Employment Minister Willie Jackson says the government wants to fund entities who will train young people and help them get into work.
“If you’re interested in your young people, if you’ve got a plan, if you want to work with them, then come forward and I’ll work with you," Willie Jackson says.
“Our people will work with you.”
Plans, rather than dollars is what the government is interested in. How rangatahi will be supported through their training and put into work, is Minister Jackson's priority.
“We don’t need our groups fronting up with pūtea. If they want to provide some or partner up with anyone, then we’re open to that proposal,” Minister Jackson says.
“I want to know how they’re going to provide pastoral care to some of these rangatahi.”

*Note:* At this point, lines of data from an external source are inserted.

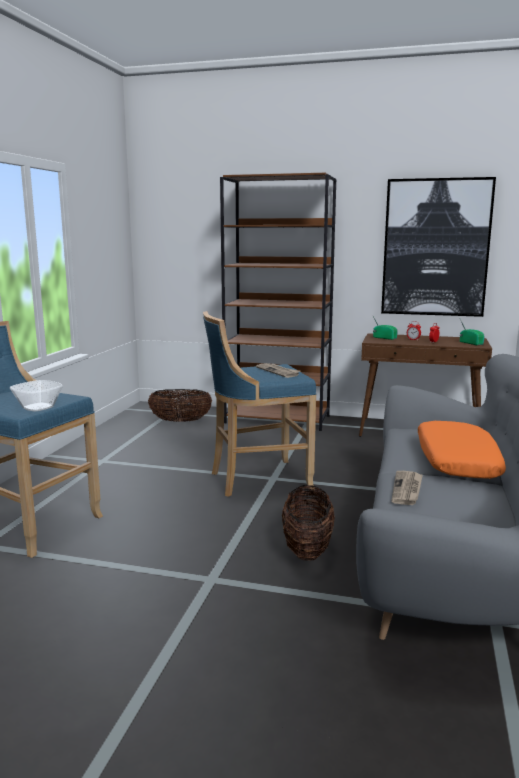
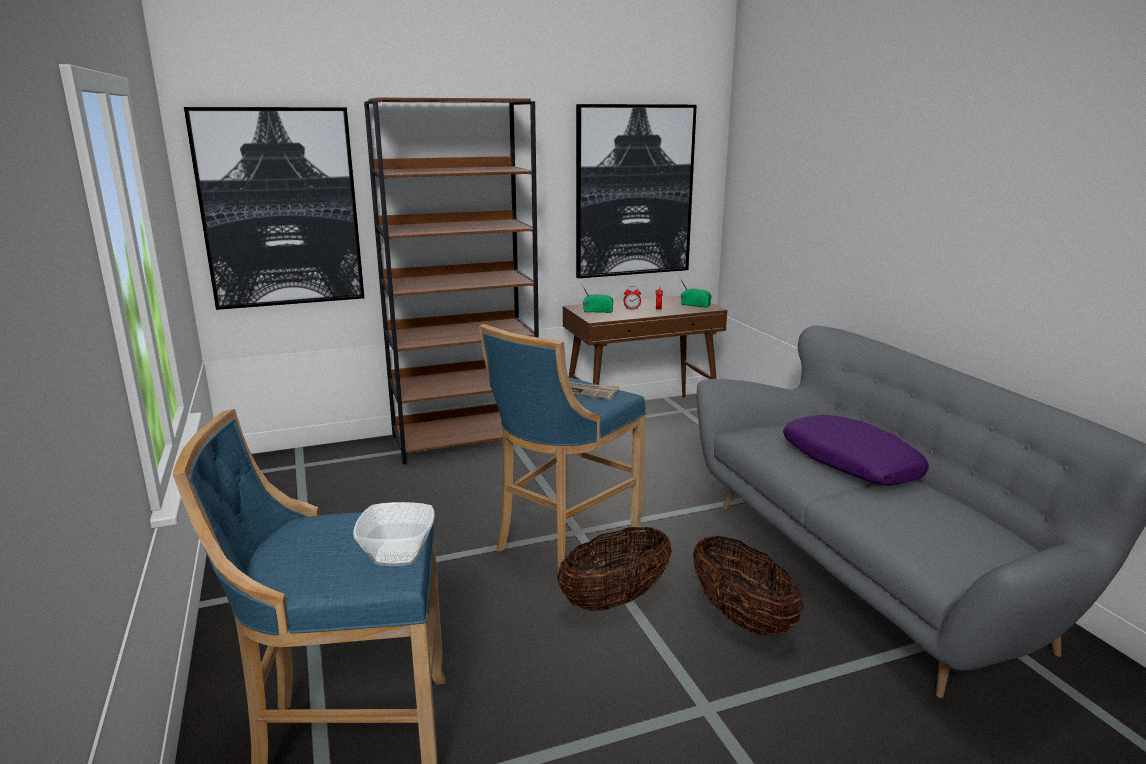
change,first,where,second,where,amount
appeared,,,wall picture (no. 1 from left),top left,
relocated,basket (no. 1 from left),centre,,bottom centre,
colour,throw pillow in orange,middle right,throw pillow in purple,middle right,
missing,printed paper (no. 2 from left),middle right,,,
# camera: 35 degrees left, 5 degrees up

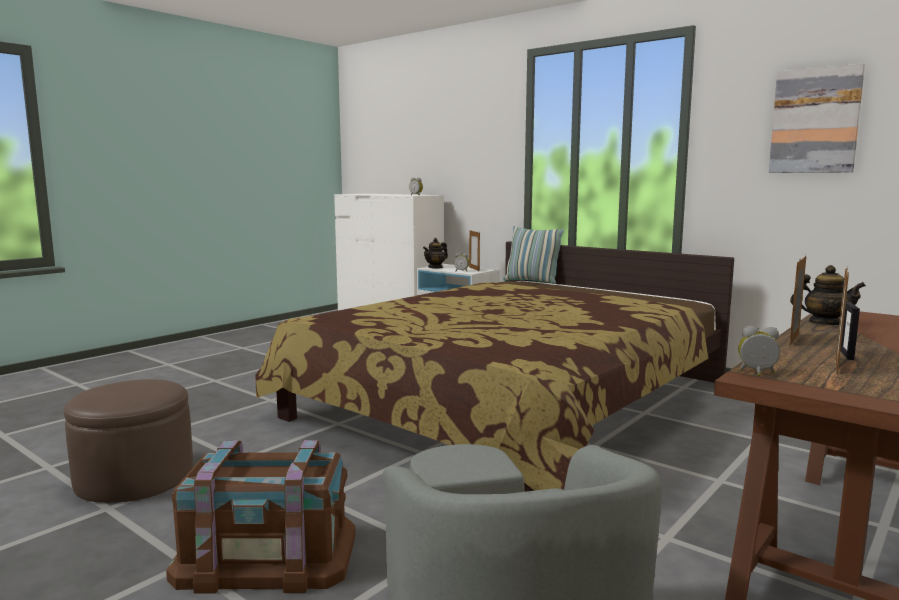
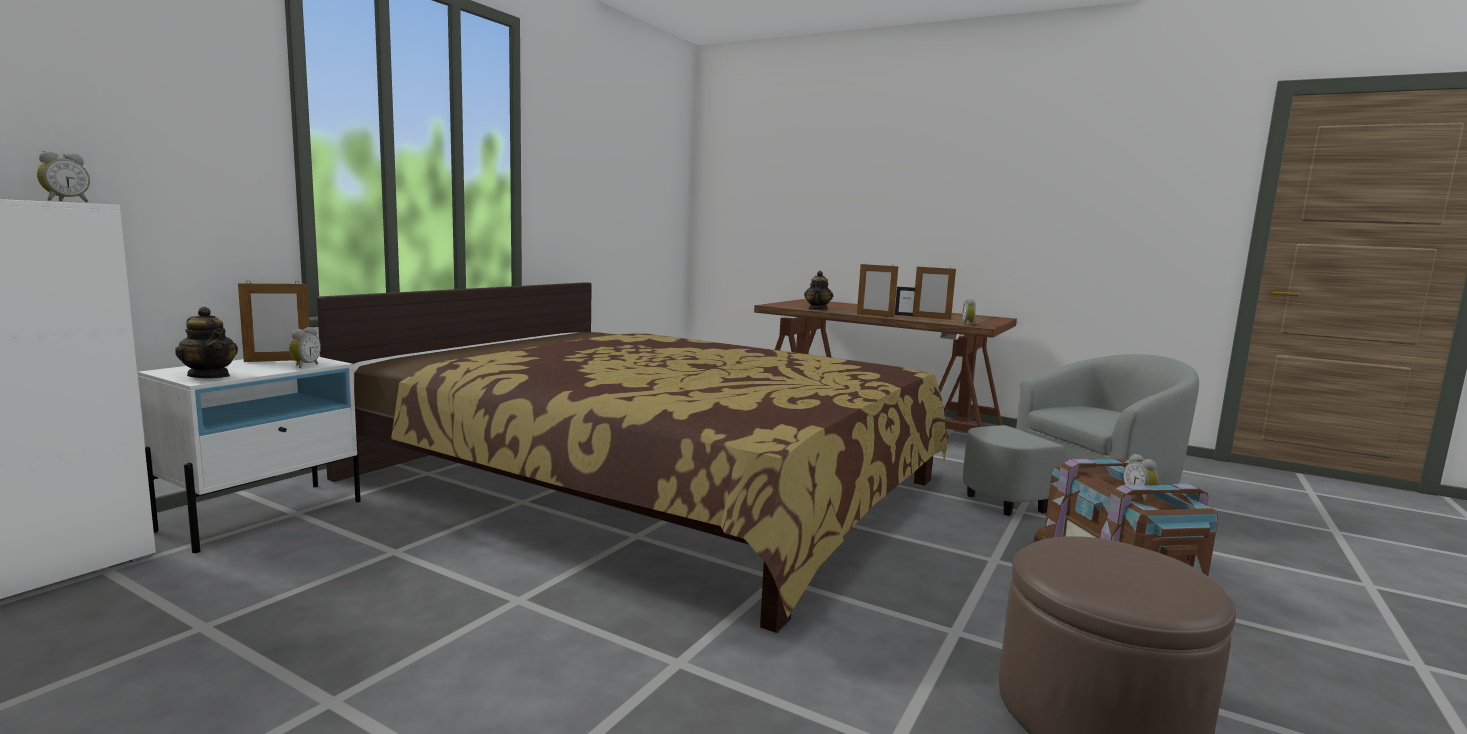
change,first,where,second,where,amount
appeared,,,bedside clock (no. 4 from left),middle right,
missing,throw pillow,centre,,,
missing,wall picture,top right,,,
# camera: 100 degrees left, 0 degrees up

Jackson hopes to get these entities up and training rangatahi in the next two months.
“I don’t want it all held up by bureaucracy as has been the case," Jackson says.
“You get these sort of kaupapa out, you get the pūtea, then all of a sudden you’re waiting six to eight months”
The employment minister confirmed he is negotiating some contracts with iwi and community groups. For that reason he is unwilling to reveal which groups have received funding and contracts.
"The Crown will provide all the funding, the resourcing, anything else that they might need."
Jackson says his government has a track record of success at getting taiohi (youth) into work. He invites doubters to look into that track record as assurance that his government can deliver.